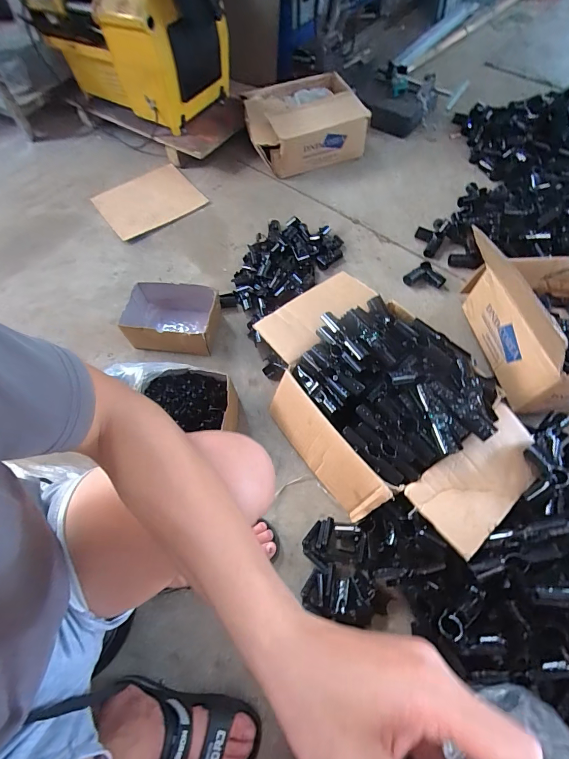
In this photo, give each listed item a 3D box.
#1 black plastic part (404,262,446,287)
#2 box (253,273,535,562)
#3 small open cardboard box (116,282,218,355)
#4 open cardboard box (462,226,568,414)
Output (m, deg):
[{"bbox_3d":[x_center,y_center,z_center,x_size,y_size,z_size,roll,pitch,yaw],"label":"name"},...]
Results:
[{"bbox_3d":[0.380,-0.268,0.983,0.088,0.029,0.080,-34,67,-15],"label":"black plastic part"},{"bbox_3d":[0.186,0.038,0.716,0.347,0.166,0.567,-36,67,-16],"label":"box"},{"bbox_3d":[-0.275,-0.148,0.892,0.222,0.097,0.153,7,63,5],"label":"small open cardboard box"},{"bbox_3d":[0.671,-0.135,0.768,0.509,0.257,0.365,-7,63,-2],"label":"open cardboard box"}]

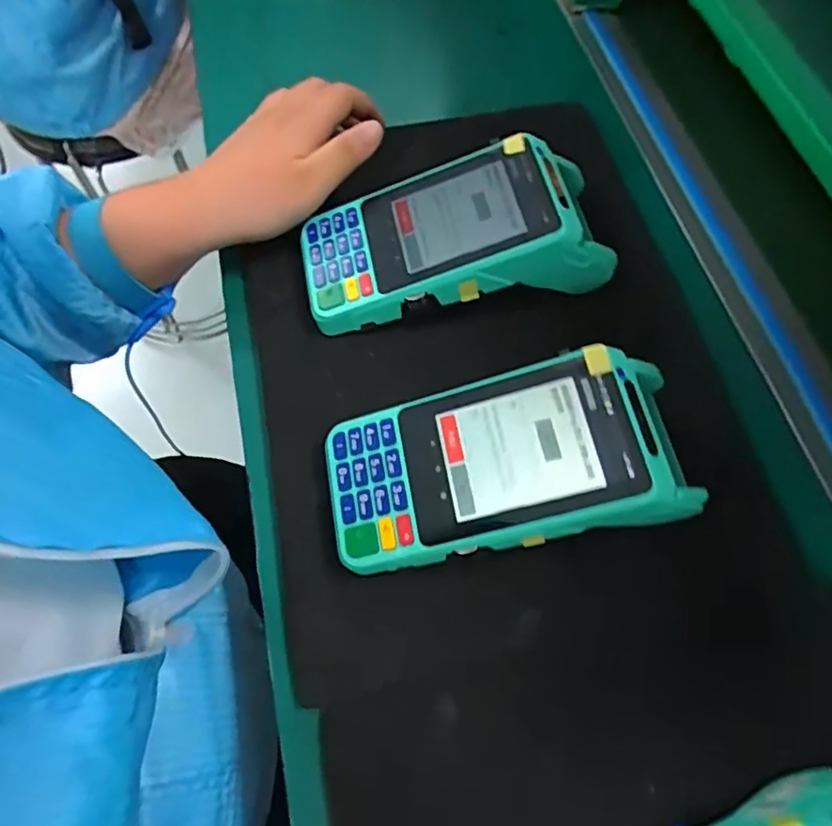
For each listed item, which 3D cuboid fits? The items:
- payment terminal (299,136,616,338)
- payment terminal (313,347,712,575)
[{"bbox_3d":[0.020,-0.097,0.337,0.164,0.065,0.071,-9,65,-5],"label":"payment terminal"},{"bbox_3d":[0.040,0.025,0.278,0.161,0.059,0.079,-9,65,-5],"label":"payment terminal"}]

************

__Prompt__: With pictures removed, write out exactly each line of the entries from the first through the line that holds "- payment terminal (299,136,616,338)".

__Problem solution__:
In this photo, give each listed item a 3D box.
#1 black plastic part (404,262,446,287)
#2 box (253,273,535,562)
#3 small open cardboard box (116,282,218,355)
#4 open cardboard box (462,226,568,414)
Output (m, deg):
[{"bbox_3d":[x_center,y_center,z_center,x_size,y_size,z_size,roll,pitch,yaw],"label":"name"},...]
Results:
[{"bbox_3d":[0.380,-0.268,0.983,0.088,0.029,0.080,-34,67,-15],"label":"black plastic part"},{"bbox_3d":[0.186,0.038,0.716,0.347,0.166,0.567,-36,67,-16],"label":"box"},{"bbox_3d":[-0.275,-0.148,0.892,0.222,0.097,0.153,7,63,5],"label":"small open cardboard box"},{"bbox_3d":[0.671,-0.135,0.768,0.509,0.257,0.365,-7,63,-2],"label":"open cardboard box"}]

For each listed item, which 3D cuboid fits? The items:
- payment terminal (299,136,616,338)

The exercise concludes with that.